Figure 14. Reconstitution d'un aspect possible du contexte morphologique où est coincé Philae

Philae est quasiment couché sur son flanc, avec l'un de ces trois pieds vers le bas, et les deux autres vers le haut.


Schéma montrant la position de Philae, couché sur le flanc, et l'orientation des 6 images prises par les caméras CIVA

Figure 15. Schéma montrant la position de Philae, couché sur le flanc, et l'orientation des 6 images prises par les caméras CIVA

Philae était entouré de 6 caméras (numérotées de 1 à 6) sur ses flancs, chargées à elles six de faire un panorama circulaire de 360° (dans le cas d'un Philae posé verticalement). La caméra 2, a photographié le ciel. Les caméras 3 et 4 ont photographié un escarpement bien éclairé par le soleil, avec un recouvrement permettant de faire une mosaïque. Les caméras 5 et 6 ont photographié des gros plans plus ou moins flous du sol. La caméra 1 a photographié un autre escarpement mais à l'ombre et à contre-jour.


Mosaïque de 2 images couvrant la paroi éclairée par le Soleil

Figure 16. Mosaïque de 2 images couvrant la paroi éclairée par le Soleil

En haut à gauche, l'un des trois pieds de Philae.

Les trois photos suivantes montrent des détails de cette paroi.




Zoom très agrandi sur le centre de la paroi, là où sa nature se distingue le mieux

Figure 19. Zoom très agrandi sur le centre de la paroi, là où sa nature se distingue le mieux

La nature de la paroi est typiquement "bréchique". En bas à droite de l'image, on devine une surface claire qui semble rayée par des stries "obliques".

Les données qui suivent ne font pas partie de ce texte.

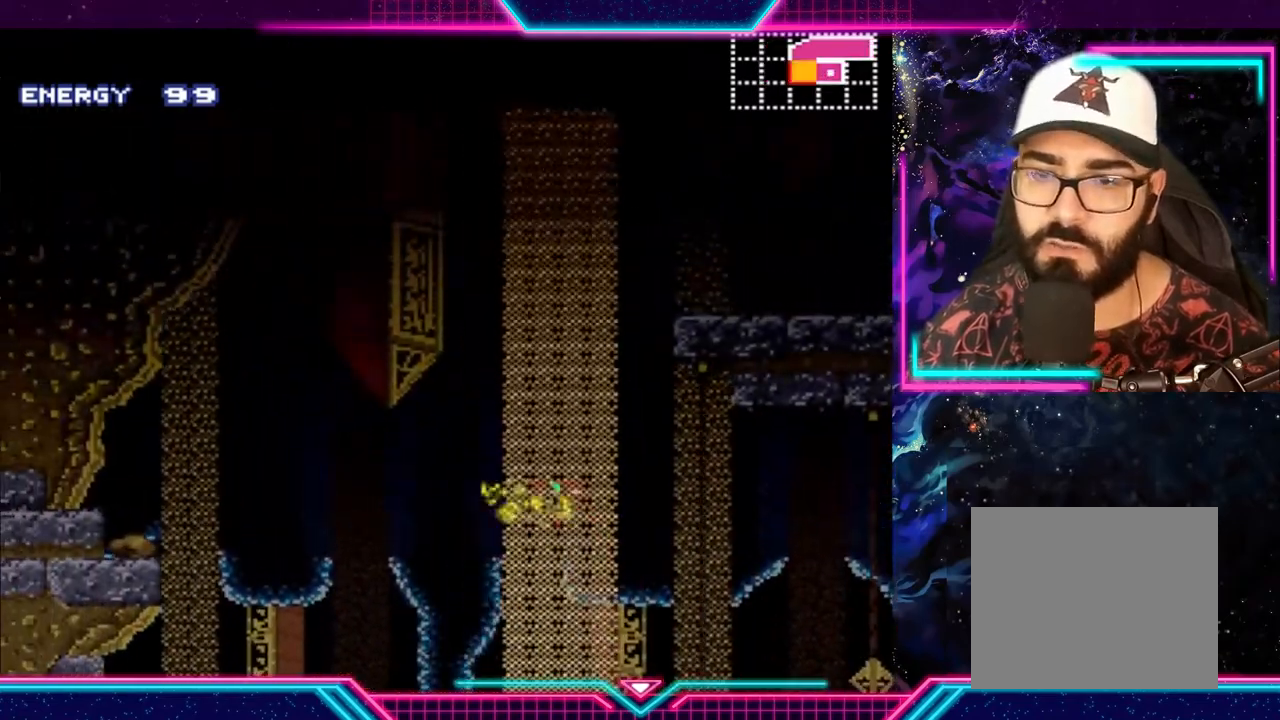
{"buttons": ["Y"], "left_stick": "left", "events": [[200, "A", "up"]]}
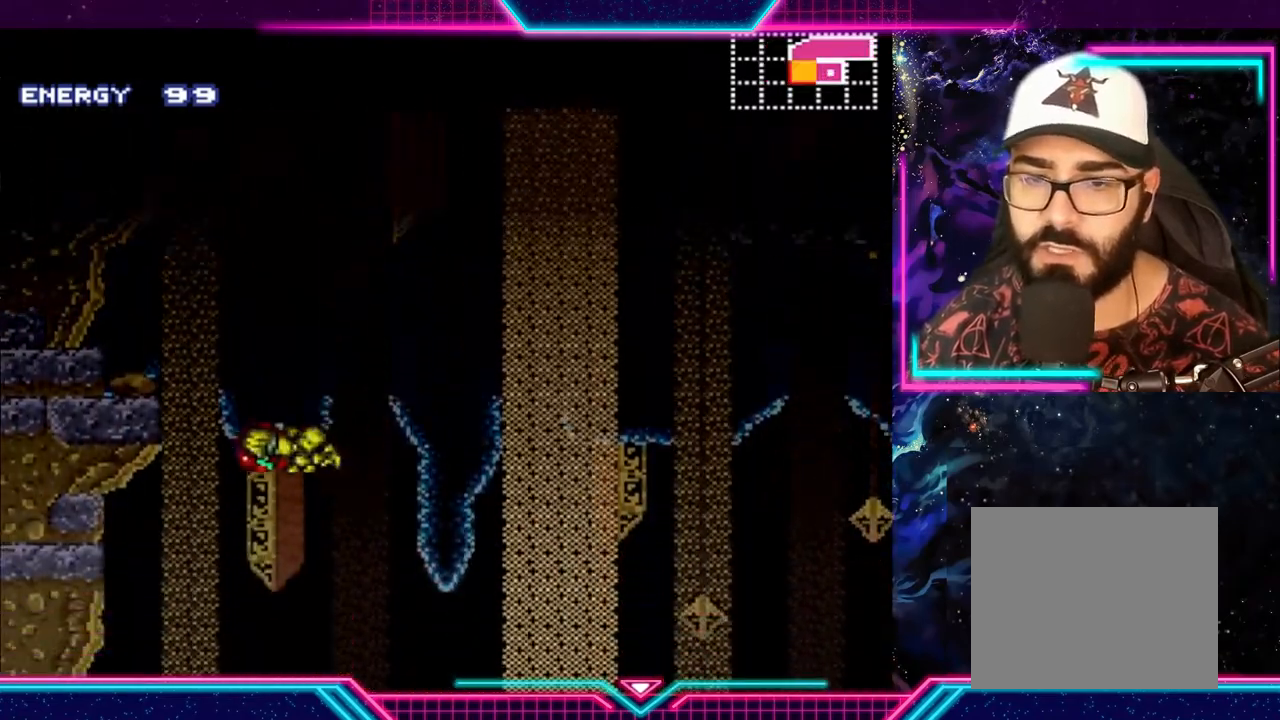
{"buttons": ["Y"], "left_stick": "center", "events": [[100, "left_stick", "center"]]}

Cette paroi semble constituée de brèche, au moins dans sa partie médiane que l'on voit très bien. La brèche semble se continuer jusqu'au sommet de l'affleurement, malgré la diminution de la résolution. Les éléments de cette brèche ne sont pas parfaitement imbriqués, semblant laisser des vides entre eux. Sur Terre, on pourrait qualifier cette brèche de "brèche sédimentaire", comme on en trouve sous forme d'éboulis au pied de falaises et d'escarpements. La partie inférieure, au contraire, semble constituée de "roche" massive très fracturée. Mais les blocs limités par des fractures s'engrènent les uns les autres comme les pièces d'un puzzle. Cette partie inférieure ne semble pas constituée de "brèche sédimentaire" et ne semble donc pas constituée d'éboulis, mais de "roche" massive, certes fracturée, mais "en place". On peut tenter de localiser avec précision la limite entre ces deux formations, possible limite qui est figurée par une ligne rouge sur la figure suivante. Sur cette même figure, une flèche rouge indique la localisation et la direction des possibles stries bien visibles sur le zoom sur le centre de la paroi. On serait sur Terre, cet affleurement pourrait être interprété de la façon suivante : substratum fracturé mais en place recouvert d'éboulis non jointifs et mal consolidés. Le glissement de ces éboulis sur leur substratum aurait strié ce dernier. Toutes ces interprétations ne sont que des propositions purement personnelles. Elles pourraient être remises totalement en cause par d'éventuelles autres images prises pendant les trois jours de fonctionnement de Philae avec un autre éclairage, une autre résolution... images non encore publiées.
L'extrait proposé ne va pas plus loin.